• **Task prompt**: Reproduce the entries below exactly, but only from the line containing "#f4f1e8; stroke-width: 12" to the line containing "middle; stroke-width: 3.5;", inclusive.

• **Information**:

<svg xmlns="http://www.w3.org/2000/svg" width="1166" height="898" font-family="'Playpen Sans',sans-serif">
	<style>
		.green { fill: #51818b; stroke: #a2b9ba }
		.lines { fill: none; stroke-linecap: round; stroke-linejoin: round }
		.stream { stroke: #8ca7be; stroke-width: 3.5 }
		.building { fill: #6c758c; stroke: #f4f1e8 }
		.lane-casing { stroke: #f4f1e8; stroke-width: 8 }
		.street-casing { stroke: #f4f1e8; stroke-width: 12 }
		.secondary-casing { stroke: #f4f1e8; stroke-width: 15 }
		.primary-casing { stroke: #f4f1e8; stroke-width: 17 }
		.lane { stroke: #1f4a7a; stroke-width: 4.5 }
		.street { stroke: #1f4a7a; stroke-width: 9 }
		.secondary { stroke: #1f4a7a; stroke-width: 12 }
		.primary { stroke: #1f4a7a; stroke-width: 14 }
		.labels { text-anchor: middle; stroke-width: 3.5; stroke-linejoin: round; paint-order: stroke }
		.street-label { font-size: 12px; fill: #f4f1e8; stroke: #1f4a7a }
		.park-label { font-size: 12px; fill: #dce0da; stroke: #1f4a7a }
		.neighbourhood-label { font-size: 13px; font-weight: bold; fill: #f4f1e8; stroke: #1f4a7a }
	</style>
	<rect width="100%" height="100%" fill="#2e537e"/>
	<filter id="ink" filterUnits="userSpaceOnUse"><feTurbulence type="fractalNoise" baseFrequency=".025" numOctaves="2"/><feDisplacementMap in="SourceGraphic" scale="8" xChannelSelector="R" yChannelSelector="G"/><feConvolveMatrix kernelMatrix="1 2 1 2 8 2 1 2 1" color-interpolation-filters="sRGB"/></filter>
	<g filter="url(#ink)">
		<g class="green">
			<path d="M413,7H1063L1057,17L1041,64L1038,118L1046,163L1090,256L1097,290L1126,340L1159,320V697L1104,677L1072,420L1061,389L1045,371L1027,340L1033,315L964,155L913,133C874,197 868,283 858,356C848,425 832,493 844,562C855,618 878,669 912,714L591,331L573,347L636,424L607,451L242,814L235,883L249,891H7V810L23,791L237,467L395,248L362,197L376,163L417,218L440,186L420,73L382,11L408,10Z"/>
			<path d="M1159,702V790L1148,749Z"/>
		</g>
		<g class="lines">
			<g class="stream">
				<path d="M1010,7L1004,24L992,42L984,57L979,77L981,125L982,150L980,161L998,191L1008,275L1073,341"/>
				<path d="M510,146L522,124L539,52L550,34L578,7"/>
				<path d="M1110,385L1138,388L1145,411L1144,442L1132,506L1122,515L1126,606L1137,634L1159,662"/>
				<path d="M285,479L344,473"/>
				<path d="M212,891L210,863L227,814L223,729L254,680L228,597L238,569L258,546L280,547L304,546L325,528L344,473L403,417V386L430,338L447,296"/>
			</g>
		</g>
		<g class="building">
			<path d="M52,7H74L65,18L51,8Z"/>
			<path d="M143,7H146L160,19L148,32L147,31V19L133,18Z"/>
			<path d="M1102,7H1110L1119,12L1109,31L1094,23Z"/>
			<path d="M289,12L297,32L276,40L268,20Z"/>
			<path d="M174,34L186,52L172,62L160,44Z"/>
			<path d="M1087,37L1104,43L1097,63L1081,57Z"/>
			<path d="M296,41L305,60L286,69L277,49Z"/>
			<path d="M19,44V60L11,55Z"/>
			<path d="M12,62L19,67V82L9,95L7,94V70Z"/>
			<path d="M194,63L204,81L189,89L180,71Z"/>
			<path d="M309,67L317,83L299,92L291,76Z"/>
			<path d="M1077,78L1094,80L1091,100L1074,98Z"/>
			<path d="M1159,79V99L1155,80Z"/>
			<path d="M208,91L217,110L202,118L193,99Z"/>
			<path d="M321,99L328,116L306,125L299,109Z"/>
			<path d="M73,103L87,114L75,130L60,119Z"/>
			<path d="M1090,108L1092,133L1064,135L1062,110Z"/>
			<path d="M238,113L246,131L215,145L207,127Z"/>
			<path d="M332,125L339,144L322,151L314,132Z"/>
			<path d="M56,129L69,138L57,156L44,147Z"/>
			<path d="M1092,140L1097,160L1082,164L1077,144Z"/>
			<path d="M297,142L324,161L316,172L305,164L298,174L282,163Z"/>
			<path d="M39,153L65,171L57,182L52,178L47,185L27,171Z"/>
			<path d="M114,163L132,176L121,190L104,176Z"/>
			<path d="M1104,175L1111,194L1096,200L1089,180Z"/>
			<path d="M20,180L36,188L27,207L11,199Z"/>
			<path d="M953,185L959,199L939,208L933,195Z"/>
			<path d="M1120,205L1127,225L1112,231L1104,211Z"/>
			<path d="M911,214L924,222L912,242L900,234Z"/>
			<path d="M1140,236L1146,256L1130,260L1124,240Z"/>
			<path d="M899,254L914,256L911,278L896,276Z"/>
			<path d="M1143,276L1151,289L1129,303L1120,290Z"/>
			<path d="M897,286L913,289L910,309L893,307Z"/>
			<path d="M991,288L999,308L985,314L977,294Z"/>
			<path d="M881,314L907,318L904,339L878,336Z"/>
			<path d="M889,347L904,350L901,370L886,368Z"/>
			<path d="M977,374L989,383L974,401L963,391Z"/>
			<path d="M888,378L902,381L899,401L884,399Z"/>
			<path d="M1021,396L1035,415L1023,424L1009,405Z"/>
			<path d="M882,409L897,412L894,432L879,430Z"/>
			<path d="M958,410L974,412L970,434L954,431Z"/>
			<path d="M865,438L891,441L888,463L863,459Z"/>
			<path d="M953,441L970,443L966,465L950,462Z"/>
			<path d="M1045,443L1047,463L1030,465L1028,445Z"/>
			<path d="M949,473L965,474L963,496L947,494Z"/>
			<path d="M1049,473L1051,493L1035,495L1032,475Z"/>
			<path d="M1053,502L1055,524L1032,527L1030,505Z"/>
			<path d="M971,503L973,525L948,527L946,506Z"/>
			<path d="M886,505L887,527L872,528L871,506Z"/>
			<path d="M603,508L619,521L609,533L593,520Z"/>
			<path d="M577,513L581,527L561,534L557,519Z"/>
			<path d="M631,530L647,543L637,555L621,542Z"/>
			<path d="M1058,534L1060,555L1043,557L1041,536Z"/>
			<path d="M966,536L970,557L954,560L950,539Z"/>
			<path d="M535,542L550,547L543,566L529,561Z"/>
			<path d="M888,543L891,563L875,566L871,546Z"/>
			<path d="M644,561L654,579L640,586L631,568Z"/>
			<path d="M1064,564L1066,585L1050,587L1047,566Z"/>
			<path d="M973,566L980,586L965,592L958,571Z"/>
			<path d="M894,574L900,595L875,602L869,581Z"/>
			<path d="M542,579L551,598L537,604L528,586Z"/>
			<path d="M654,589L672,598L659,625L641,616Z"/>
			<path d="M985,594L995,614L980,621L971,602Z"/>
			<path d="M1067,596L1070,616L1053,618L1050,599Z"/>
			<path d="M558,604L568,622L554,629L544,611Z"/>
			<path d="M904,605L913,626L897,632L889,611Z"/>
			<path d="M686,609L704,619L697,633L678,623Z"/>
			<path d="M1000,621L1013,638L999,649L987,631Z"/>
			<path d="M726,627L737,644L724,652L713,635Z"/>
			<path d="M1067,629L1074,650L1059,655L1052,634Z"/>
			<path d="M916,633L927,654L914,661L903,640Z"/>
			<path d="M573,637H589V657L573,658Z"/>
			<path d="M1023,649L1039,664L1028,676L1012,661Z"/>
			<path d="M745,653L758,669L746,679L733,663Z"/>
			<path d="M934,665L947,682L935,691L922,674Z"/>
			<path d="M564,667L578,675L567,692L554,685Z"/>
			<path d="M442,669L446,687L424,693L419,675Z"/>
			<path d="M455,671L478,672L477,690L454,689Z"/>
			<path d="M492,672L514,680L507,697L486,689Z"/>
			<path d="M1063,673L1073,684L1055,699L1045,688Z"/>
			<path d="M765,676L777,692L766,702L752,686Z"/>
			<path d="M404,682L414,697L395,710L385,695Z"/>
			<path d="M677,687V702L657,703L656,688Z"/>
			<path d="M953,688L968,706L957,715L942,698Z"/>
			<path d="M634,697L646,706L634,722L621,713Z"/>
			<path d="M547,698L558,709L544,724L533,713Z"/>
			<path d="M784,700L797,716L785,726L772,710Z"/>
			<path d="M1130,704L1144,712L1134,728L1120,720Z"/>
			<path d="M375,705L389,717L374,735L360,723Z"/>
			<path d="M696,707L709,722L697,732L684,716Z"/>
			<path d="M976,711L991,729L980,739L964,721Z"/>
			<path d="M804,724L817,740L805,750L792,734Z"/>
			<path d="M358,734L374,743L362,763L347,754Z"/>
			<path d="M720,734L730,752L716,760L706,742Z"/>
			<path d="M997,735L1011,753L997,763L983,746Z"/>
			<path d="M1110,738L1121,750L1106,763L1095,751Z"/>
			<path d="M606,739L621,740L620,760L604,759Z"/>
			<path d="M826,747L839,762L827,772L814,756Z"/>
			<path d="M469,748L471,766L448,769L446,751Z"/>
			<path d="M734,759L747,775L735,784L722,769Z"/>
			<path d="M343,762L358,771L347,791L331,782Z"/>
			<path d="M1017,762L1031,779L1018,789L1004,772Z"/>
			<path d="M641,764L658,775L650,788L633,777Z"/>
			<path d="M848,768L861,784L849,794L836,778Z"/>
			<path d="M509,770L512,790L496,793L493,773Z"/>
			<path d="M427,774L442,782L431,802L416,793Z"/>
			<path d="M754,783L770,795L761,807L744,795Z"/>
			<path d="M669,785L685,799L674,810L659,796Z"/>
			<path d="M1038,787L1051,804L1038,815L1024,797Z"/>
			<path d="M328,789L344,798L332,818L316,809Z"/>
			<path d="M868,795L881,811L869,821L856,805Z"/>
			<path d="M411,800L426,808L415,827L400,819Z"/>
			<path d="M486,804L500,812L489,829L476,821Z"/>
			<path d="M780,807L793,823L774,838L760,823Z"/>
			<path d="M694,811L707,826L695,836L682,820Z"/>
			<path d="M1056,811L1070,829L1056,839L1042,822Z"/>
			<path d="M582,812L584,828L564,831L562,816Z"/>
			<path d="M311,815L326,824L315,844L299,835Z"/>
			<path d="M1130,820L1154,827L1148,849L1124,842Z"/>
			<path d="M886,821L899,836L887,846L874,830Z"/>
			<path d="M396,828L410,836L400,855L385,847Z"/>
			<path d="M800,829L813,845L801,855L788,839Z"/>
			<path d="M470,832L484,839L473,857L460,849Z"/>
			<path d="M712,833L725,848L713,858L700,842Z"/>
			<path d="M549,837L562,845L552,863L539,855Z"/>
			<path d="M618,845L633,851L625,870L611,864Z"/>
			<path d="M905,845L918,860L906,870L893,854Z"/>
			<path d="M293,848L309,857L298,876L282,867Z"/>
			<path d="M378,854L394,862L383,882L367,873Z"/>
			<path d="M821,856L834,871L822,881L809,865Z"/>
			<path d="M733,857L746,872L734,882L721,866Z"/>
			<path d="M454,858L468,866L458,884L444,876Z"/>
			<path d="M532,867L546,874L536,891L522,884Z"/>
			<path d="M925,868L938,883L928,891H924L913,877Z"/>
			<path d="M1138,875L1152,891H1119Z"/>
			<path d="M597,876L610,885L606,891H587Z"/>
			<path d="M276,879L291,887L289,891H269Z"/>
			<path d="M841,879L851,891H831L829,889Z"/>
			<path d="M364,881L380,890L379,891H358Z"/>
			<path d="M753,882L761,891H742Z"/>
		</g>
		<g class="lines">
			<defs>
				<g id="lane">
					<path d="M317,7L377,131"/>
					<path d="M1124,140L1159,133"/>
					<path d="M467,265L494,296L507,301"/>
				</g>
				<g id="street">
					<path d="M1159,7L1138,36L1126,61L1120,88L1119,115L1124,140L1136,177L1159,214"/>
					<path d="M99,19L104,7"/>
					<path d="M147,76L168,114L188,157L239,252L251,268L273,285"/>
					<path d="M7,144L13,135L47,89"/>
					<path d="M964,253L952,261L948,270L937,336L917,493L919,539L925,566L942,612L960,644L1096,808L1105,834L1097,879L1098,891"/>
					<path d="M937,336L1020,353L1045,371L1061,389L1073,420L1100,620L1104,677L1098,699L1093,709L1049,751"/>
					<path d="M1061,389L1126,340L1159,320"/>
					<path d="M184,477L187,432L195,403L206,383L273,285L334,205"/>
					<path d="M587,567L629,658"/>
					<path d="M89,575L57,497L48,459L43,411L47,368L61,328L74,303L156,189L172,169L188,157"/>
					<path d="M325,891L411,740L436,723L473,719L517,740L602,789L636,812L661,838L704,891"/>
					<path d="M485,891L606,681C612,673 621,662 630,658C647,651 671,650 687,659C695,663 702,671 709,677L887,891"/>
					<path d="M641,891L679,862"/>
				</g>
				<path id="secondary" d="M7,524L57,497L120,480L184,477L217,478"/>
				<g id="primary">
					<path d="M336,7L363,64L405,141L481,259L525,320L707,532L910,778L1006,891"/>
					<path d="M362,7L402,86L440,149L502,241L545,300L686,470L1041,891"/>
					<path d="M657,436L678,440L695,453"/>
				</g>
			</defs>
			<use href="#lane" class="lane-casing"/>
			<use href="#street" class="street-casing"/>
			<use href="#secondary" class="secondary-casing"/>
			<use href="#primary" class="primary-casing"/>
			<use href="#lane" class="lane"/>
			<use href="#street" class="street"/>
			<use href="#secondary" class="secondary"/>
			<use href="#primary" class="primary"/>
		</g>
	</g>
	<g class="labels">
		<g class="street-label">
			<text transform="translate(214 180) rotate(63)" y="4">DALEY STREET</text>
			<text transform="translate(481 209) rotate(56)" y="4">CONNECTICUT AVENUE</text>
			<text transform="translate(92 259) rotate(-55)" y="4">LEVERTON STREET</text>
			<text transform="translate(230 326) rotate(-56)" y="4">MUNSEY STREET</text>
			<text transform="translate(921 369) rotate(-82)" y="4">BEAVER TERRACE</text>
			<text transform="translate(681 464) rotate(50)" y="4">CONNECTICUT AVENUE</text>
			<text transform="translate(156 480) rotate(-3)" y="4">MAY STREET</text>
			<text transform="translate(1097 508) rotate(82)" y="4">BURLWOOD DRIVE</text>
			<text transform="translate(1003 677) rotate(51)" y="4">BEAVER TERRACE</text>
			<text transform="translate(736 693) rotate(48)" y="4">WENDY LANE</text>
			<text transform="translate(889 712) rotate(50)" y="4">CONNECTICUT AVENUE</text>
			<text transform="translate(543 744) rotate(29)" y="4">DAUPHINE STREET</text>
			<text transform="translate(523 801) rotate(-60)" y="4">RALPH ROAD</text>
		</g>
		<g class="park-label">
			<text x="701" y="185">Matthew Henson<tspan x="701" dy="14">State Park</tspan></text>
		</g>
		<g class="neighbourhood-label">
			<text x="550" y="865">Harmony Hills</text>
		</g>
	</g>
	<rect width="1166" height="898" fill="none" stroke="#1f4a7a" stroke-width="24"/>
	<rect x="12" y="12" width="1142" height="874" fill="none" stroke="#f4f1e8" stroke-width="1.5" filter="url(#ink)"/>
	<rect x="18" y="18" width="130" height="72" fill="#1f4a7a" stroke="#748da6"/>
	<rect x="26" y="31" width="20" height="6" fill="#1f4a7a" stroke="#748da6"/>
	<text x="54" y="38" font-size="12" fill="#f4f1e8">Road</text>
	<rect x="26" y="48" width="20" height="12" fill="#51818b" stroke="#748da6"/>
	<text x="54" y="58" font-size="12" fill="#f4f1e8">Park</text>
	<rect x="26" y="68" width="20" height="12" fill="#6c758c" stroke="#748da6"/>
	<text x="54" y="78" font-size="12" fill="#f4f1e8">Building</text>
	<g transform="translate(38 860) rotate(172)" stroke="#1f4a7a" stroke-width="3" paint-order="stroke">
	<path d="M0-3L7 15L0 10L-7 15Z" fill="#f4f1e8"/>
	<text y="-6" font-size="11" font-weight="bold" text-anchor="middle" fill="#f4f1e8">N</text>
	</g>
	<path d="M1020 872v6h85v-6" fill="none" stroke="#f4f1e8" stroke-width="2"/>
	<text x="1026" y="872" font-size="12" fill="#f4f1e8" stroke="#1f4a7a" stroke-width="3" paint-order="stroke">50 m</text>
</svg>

• **Problem solution**:
		.street-casing { stroke: #f4f1e8; stroke-width: 12 }
		.secondary-casing { stroke: #f4f1e8; stroke-width: 15 }
		.primary-casing { stroke: #f4f1e8; stroke-width: 17 }
		.lane { stroke: #1f4a7a; stroke-width: 4.5 }
		.street { stroke: #1f4a7a; stroke-width: 9 }
		.secondary { stroke: #1f4a7a; stroke-width: 12 }
		.primary { stroke: #1f4a7a; stroke-width: 14 }
		.labels { text-anchor: middle; stroke-width: 3.5; stroke-linejoin: round; paint-order: stroke }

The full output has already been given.